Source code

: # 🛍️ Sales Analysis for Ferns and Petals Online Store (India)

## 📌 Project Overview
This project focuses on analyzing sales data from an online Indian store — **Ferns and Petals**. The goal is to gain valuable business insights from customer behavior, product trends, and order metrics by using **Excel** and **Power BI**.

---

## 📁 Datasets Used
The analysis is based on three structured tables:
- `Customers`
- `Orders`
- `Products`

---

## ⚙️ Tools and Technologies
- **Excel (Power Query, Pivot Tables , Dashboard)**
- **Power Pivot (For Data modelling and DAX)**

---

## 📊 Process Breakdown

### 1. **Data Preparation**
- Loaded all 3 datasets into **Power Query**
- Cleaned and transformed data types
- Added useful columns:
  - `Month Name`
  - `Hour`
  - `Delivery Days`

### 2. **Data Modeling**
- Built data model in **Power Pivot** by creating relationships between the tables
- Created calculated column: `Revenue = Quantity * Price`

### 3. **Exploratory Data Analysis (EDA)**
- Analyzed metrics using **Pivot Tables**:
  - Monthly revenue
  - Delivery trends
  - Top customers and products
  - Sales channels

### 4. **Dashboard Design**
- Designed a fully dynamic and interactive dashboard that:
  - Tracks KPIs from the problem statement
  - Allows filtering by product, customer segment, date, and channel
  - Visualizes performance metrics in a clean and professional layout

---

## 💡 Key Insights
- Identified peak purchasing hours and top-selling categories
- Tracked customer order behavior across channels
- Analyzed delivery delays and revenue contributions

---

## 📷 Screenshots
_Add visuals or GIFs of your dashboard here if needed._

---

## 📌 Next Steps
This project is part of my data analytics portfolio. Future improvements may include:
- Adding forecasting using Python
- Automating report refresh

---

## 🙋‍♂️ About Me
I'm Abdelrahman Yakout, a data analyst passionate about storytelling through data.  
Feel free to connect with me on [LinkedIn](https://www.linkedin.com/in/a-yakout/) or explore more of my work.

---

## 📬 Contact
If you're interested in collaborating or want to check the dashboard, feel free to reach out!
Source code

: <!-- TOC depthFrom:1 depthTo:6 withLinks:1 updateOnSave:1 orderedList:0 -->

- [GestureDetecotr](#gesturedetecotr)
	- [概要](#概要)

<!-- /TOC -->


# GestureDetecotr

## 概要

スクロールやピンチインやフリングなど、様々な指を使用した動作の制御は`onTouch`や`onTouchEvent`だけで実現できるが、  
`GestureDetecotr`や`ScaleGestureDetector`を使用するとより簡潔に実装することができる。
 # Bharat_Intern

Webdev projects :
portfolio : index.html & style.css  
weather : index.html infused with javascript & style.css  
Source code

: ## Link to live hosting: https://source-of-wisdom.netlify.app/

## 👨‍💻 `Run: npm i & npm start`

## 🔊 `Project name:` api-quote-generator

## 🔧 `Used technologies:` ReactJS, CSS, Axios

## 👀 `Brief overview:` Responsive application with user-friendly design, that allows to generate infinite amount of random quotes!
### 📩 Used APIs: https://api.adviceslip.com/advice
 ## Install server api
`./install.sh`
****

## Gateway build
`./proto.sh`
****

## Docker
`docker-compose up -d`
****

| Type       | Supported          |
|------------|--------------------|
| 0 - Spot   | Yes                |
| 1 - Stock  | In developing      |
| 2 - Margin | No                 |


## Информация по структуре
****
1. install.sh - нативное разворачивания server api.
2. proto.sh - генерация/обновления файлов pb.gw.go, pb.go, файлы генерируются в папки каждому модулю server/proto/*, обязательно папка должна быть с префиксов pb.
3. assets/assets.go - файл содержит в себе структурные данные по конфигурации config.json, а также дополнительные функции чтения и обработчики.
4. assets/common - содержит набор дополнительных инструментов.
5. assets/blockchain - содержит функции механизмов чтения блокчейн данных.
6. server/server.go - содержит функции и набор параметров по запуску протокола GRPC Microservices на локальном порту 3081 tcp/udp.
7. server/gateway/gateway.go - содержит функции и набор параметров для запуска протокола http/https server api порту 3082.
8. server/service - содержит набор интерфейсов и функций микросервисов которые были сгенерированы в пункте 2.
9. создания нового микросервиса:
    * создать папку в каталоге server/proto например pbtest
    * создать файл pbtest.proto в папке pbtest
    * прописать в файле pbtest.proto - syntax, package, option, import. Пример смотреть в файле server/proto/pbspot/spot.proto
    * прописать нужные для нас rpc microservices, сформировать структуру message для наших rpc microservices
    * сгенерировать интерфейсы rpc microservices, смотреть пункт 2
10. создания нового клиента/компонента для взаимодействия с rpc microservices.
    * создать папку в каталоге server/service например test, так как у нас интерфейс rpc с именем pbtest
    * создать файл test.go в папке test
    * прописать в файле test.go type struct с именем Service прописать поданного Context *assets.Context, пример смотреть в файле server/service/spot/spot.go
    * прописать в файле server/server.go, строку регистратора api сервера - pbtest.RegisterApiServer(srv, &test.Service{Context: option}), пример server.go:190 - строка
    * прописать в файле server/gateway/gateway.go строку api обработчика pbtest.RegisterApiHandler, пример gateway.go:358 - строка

What to work on >>
Would you reproduce all of the data exactly, without a single alteration?

Task response >>
Source code

: # 🛍️ Sales Analysis for Ferns and Petals Online Store (India)

## 📌 Project Overview
This project focuses on analyzing sales data from an online Indian store — **Ferns and Petals**. The goal is to gain valuable business insights from customer behavior, product trends, and order metrics by using **Excel** and **Power BI**.

---

## 📁 Datasets Used
The analysis is based on three structured tables:
- `Customers`
- `Orders`
- `Products`

---

## ⚙️ Tools and Technologies
- **Excel (Power Query, Pivot Tables , Dashboard)**
- **Power Pivot (For Data modelling and DAX)**

---

## 📊 Process Breakdown

### 1. **Data Preparation**
- Loaded all 3 datasets into **Power Query**
- Cleaned and transformed data types
- Added useful columns:
  - `Month Name`
  - `Hour`
  - `Delivery Days`

### 2. **Data Modeling**
- Built data model in **Power Pivot** by creating relationships between the tables
- Created calculated column: `Revenue = Quantity * Price`

### 3. **Exploratory Data Analysis (EDA)**
- Analyzed metrics using **Pivot Tables**:
  - Monthly revenue
  - Delivery trends
  - Top customers and products
  - Sales channels

### 4. **Dashboard Design**
- Designed a fully dynamic and interactive dashboard that:
  - Tracks KPIs from the problem statement
  - Allows filtering by product, customer segment, date, and channel
  - Visualizes performance metrics in a clean and professional layout

---

## 💡 Key Insights
- Identified peak purchasing hours and top-selling categories
- Tracked customer order behavior across channels
- Analyzed delivery delays and revenue contributions

---

## 📷 Screenshots
_Add visuals or GIFs of your dashboard here if needed._

---

## 📌 Next Steps
This project is part of my data analytics portfolio. Future improvements may include:
- Adding forecasting using Python
- Automating report refresh

---

## 🙋‍♂️ About Me
I'm Abdelrahman Yakout, a data analyst passionate about storytelling through data.  
Feel free to connect with me on [LinkedIn](https://www.linkedin.com/in/a-yakout/) or explore more of my work.

---

## 📬 Contact
If you're interested in collaborating or want to check the dashboard, feel free to reach out!
Source code

: <!-- TOC depthFrom:1 depthTo:6 withLinks:1 updateOnSave:1 orderedList:0 -->

- [GestureDetecotr](#gesturedetecotr)
	- [概要](#概要)

<!-- /TOC -->


# GestureDetecotr

## 概要

スクロールやピンチインやフリングなど、様々な指を使用した動作の制御は`onTouch`や`onTouchEvent`だけで実現できるが、  
`GestureDetecotr`や`ScaleGestureDetector`を使用するとより簡潔に実装することができる。
 # Bharat_Intern

Webdev projects :
portfolio : index.html & style.css  
weather : index.html infused with javascript & style.css  
Source code

: ## Link to live hosting: https://source-of-wisdom.netlify.app/

## 👨‍💻 `Run: npm i & npm start`

## 🔊 `Project name:` api-quote-generator

## 🔧 `Used technologies:` ReactJS, CSS, Axios

## 👀 `Brief overview:` Responsive application with user-friendly design, that allows to generate infinite amount of random quotes!
### 📩 Used APIs: https://api.adviceslip.com/advice
 ## Install server api
`./install.sh`
****

## Gateway build
`./proto.sh`
****

## Docker
`docker-compose up -d`
****

| Type       | Supported          |
|------------|--------------------|
| 0 - Spot   | Yes                |
| 1 - Stock  | In developing      |
| 2 - Margin | No                 |


## Информация по структуре
****
1. install.sh - нативное разворачивания server api.
2. proto.sh - генерация/обновления файлов pb.gw.go, pb.go, файлы генерируются в папки каждому модулю server/proto/*, обязательно папка должна быть с префиксов pb.
3. assets/assets.go - файл содержит в себе структурные данные по конфигурации config.json, а также дополнительные функции чтения и обработчики.
4. assets/common - содержит набор дополнительных инструментов.
5. assets/blockchain - содержит функции механизмов чтения блокчейн данных.
6. server/server.go - содержит функции и набор параметров по запуску протокола GRPC Microservices на локальном порту 3081 tcp/udp.
7. server/gateway/gateway.go - содержит функции и набор параметров для запуска протокола http/https server api порту 3082.
8. server/service - содержит набор интерфейсов и функций микросервисов которые были сгенерированы в пункте 2.
9. создания нового микросервиса:
    * создать папку в каталоге server/proto например pbtest
    * создать файл pbtest.proto в папке pbtest
    * прописать в файле pbtest.proto - syntax, package, option, import. Пример смотреть в файле server/proto/pbspot/spot.proto
    * прописать нужные для нас rpc microservices, сформировать структуру message для наших rpc microservices
    * сгенерировать интерфейсы rpc microservices, смотреть пункт 2
10. создания нового клиента/компонента для взаимодействия с rpc microservices.
    * создать папку в каталоге server/service например test, так как у нас интерфейс rpc с именем pbtest
    * создать файл test.go в папке test
    * прописать в файле test.go type struct с именем Service прописать поданного Context *assets.Context, пример смотреть в файле server/service/spot/spot.go
    * прописать в файле server/server.go, строку регистратора api сервера - pbtest.RegisterApiServer(srv, &test.Service{Context: option}), пример server.go:190 - строка
    * прописать в файле server/gateway/gateway.go строку api обработчика pbtest.RegisterApiHandler, пример gateway.go:358 - строка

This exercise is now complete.